I have some design issues with the way this works, in terms of it being a nice logical and intuitive user-interface. Firstly, those two icons are not really distinctive enough to show that one means ‘the car market as it currently is, plus your showroom’ while the other means ‘design of your cars’. Secondly its not immediately clear why they are separate dialog boxes at all. There is some justification for having 3 buttons and 3 windows (market, showroom and designs) or a single one with 3 tabs called ‘cars’, but very little justification for the current layout. In addition, the car designs window is currently different dimensions to the showroom, which feels weird when switching between the two, and to further complicate the issue, clicking a design in the showroom dialog launches the car design window to show that model…

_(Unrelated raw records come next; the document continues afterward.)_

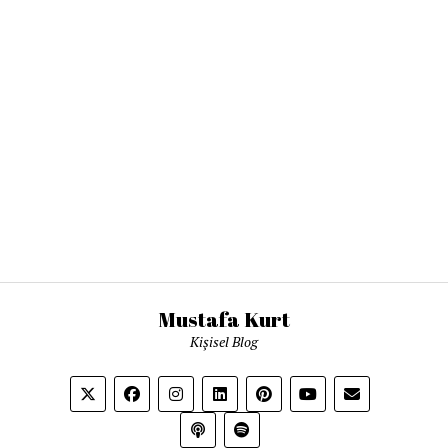
Mustafa Kurt
Kişisel Blog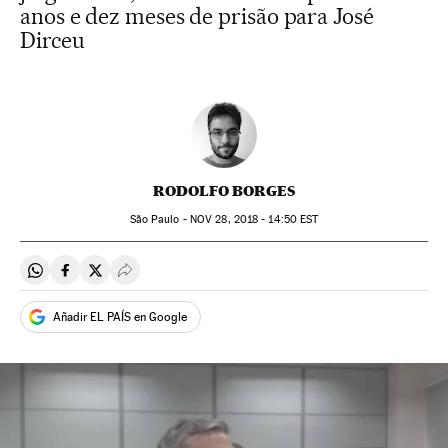
anos e dez meses de prisão para José
Dirceu
RODOLFO BORGES
São Paulo -
NOV
28, 2018 - 14:50
EST
Compartir en Whatsapp
Compartir en Facebook
Compartir en Twitter
Desplegar Redes Sociales
Añadir EL PAÍS en Google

My gut instinct is that this is just poor design, resulting not surprisingly from the design evolving during the games development. Initially the showroom was a single window, then it got the market added as a new tab, and the overall design of this stuff has not been revisited with fresh eyes since it got added.

The problem with just changing it, is that existing players of the game are going to initially wonder what happened. I can put a note in the change-list, and mention it in my next blog video, maybe even have a first-run popup, but there is always the possibility that some players may prefer it the way it was. Of course the game is still in Early Access, so really players should be expecting that the design would evolve, and I think the majority would welcome the change, but its still something I hesitate to do without canvassing some players opinions.

For existing (or for that matter new or potential…) players, what do you think about changing this?  Would a single window (and thus button) make more sense?